SET PROBLEM: Swap "Displayed" for "Reading" in the items, starting at the line that has "form, 4 h 31 min" and stopping after the last item, and give those lines again with nothing else changed.

RECORDED INFORMATION:
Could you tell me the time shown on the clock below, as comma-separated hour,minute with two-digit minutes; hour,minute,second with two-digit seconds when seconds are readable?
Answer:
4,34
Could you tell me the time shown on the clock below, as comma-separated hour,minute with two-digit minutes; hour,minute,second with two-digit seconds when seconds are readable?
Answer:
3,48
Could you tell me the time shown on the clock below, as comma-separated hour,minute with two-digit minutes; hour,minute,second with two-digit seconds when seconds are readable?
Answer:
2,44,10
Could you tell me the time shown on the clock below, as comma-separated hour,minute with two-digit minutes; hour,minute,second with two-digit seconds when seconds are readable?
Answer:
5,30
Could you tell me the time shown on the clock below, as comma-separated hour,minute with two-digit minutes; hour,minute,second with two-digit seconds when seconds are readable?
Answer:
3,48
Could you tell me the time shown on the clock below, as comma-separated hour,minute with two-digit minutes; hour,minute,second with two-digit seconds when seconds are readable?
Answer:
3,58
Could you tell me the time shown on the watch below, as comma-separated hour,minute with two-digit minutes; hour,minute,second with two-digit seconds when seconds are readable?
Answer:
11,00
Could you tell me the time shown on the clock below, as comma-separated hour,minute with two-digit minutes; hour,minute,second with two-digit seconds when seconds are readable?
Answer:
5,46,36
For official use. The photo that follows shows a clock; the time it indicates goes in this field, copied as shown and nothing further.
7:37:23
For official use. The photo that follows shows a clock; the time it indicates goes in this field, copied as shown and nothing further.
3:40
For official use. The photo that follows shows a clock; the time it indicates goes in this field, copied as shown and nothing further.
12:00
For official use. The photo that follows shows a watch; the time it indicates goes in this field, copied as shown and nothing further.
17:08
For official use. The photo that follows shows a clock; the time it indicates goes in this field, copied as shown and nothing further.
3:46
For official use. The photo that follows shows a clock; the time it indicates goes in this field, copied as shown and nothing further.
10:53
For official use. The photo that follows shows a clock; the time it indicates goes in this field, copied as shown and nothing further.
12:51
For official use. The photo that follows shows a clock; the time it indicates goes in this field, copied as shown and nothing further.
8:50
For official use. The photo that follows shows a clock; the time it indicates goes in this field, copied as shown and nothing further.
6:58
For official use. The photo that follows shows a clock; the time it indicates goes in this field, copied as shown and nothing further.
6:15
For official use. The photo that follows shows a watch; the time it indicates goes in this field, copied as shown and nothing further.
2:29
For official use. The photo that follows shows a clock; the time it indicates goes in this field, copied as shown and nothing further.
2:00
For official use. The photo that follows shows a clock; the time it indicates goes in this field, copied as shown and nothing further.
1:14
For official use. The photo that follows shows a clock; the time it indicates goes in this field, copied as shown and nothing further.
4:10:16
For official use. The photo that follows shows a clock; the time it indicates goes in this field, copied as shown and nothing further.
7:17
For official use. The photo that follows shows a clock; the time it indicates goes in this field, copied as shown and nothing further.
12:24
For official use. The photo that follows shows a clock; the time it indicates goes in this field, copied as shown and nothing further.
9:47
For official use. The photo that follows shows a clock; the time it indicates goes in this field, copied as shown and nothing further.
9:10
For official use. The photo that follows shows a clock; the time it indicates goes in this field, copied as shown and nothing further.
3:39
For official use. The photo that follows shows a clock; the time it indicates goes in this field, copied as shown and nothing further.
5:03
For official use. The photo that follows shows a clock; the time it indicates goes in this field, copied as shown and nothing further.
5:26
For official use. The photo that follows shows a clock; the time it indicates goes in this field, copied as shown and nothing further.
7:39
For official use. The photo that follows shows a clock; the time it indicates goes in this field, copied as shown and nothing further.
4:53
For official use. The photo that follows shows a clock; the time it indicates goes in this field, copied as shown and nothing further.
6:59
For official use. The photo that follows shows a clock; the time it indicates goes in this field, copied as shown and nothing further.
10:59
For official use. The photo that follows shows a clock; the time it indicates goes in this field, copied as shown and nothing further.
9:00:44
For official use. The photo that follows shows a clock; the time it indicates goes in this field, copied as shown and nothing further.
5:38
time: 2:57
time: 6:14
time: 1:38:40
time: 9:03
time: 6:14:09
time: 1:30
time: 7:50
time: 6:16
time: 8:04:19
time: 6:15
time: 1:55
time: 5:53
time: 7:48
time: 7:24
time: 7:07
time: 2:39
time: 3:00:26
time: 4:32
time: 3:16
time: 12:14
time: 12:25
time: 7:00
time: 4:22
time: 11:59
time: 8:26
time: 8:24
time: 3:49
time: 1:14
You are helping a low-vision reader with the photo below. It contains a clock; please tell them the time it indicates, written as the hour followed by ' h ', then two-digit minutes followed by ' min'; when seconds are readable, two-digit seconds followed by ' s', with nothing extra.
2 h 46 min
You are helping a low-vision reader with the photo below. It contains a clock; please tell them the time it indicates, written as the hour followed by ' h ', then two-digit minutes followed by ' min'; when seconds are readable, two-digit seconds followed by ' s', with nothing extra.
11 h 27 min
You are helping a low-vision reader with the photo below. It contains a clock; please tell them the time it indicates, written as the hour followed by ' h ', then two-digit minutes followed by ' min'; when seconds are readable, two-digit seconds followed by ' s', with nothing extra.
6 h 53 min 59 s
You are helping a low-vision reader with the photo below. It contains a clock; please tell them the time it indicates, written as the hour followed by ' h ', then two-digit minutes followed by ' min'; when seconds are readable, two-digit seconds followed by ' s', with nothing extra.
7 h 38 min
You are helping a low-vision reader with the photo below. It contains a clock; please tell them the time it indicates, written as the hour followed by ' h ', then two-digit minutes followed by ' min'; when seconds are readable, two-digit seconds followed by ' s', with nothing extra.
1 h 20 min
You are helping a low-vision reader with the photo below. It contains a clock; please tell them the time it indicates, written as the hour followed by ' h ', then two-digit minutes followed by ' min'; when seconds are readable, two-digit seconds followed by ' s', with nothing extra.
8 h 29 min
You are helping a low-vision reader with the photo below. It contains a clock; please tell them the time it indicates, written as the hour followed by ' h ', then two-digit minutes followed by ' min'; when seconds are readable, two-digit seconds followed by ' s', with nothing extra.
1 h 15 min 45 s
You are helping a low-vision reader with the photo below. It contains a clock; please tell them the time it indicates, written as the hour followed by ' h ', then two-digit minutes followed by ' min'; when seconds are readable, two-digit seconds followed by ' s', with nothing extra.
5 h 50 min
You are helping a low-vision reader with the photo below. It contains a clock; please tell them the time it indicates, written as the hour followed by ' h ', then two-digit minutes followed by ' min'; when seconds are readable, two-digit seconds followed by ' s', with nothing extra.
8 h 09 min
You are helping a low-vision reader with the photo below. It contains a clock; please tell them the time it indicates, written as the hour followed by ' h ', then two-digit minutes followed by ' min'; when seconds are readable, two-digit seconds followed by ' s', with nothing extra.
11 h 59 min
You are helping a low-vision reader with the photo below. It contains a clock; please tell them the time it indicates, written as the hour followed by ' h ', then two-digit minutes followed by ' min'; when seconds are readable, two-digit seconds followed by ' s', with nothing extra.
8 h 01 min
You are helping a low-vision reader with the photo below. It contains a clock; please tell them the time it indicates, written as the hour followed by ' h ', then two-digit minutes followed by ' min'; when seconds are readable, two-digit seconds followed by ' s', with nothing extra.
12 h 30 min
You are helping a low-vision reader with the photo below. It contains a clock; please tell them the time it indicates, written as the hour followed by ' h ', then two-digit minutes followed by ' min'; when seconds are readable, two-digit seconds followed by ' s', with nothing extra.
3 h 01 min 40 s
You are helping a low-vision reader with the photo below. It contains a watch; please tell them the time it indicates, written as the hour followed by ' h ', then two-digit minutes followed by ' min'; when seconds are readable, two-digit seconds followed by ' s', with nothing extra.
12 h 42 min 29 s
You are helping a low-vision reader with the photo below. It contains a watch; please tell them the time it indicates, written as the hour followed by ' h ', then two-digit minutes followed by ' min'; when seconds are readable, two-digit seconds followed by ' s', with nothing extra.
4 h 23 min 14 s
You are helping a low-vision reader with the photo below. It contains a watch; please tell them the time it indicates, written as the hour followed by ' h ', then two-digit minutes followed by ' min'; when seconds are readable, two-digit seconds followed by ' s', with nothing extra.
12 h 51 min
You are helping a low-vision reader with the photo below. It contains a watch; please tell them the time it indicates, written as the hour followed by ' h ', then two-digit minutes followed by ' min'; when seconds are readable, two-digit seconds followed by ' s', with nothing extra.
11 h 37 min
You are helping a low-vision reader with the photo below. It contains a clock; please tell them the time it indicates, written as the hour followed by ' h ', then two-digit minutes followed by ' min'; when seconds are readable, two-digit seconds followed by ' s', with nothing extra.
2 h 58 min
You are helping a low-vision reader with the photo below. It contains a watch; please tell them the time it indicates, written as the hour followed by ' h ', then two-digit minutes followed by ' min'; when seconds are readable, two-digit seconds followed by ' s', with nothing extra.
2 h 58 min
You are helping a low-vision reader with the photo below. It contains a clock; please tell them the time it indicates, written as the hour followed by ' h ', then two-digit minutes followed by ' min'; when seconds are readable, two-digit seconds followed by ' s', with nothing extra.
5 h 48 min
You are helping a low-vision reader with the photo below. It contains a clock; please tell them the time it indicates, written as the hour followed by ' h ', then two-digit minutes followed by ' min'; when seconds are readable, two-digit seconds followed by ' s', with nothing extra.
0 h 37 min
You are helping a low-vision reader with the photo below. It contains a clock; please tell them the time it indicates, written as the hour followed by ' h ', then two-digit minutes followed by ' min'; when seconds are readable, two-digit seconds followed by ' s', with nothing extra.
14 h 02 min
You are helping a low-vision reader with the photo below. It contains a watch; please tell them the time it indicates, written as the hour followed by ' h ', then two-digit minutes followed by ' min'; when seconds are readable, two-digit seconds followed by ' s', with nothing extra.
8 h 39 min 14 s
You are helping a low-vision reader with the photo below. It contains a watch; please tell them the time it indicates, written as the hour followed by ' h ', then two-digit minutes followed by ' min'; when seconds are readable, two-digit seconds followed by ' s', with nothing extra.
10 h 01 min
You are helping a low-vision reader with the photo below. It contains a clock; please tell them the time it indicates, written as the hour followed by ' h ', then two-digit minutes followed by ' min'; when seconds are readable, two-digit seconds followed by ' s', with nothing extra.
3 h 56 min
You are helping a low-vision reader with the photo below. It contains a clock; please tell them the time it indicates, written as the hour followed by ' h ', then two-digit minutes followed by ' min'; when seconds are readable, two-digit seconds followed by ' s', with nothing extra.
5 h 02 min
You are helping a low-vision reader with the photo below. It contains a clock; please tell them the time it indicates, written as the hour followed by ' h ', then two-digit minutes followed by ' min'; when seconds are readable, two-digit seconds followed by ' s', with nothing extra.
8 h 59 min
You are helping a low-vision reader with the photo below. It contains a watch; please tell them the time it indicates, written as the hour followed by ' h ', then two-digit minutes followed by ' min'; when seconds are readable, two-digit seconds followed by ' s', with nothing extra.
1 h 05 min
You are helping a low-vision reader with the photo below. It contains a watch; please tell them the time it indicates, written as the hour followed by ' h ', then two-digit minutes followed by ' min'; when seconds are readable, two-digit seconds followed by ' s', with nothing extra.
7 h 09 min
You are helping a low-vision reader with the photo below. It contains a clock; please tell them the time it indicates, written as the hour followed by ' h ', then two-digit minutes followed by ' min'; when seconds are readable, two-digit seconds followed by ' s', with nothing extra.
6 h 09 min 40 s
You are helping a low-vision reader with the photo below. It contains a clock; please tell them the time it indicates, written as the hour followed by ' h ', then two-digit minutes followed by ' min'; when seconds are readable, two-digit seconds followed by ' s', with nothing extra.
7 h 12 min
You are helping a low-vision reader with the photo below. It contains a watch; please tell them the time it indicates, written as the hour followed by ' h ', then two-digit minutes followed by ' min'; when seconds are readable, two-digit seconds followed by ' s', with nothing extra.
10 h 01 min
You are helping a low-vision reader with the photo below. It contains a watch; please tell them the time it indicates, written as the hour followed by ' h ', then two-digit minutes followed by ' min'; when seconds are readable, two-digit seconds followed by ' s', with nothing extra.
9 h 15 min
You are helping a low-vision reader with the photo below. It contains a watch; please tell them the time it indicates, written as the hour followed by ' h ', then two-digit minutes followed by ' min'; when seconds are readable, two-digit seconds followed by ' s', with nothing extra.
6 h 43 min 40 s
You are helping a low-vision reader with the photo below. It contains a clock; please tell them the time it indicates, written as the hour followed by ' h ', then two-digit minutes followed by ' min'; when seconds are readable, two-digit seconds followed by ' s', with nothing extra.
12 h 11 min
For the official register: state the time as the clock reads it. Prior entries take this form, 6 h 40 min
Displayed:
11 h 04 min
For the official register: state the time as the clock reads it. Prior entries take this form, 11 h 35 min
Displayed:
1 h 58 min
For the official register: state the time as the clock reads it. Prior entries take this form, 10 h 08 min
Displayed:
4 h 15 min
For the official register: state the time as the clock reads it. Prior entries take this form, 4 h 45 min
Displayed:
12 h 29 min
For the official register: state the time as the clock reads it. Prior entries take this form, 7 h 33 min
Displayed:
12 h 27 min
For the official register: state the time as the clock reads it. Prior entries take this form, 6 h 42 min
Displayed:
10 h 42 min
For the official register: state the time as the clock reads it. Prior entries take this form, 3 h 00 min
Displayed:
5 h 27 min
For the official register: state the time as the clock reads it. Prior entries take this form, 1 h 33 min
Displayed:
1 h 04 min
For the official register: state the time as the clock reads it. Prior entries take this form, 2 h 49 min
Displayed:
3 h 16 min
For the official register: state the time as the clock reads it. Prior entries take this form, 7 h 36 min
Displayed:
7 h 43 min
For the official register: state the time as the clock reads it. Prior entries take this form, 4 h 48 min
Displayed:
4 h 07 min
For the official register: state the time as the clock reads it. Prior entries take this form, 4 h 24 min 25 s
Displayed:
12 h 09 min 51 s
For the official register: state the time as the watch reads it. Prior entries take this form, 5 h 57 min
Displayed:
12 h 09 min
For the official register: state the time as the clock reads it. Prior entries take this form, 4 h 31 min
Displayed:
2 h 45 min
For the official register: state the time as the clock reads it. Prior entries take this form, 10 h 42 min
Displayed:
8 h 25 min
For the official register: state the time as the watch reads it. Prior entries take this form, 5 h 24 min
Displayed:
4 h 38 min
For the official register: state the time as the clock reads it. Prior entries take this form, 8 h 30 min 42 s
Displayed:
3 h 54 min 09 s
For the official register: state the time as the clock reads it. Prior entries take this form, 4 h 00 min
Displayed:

RESULT OF THE TASK:
For the official register: state the time as the clock reads it. Prior entries take this form, 4 h 31 min
Reading:
2 h 45 min
For the official register: state the time as the clock reads it. Prior entries take this form, 10 h 42 min
Reading:
8 h 25 min
For the official register: state the time as the watch reads it. Prior entries take this form, 5 h 24 min
Reading:
4 h 38 min
For the official register: state the time as the clock reads it. Prior entries take this form, 8 h 30 min 42 s
Reading:
3 h 54 min 09 s
For the official register: state the time as the clock reads it. Prior entries take this form, 4 h 00 min
Reading:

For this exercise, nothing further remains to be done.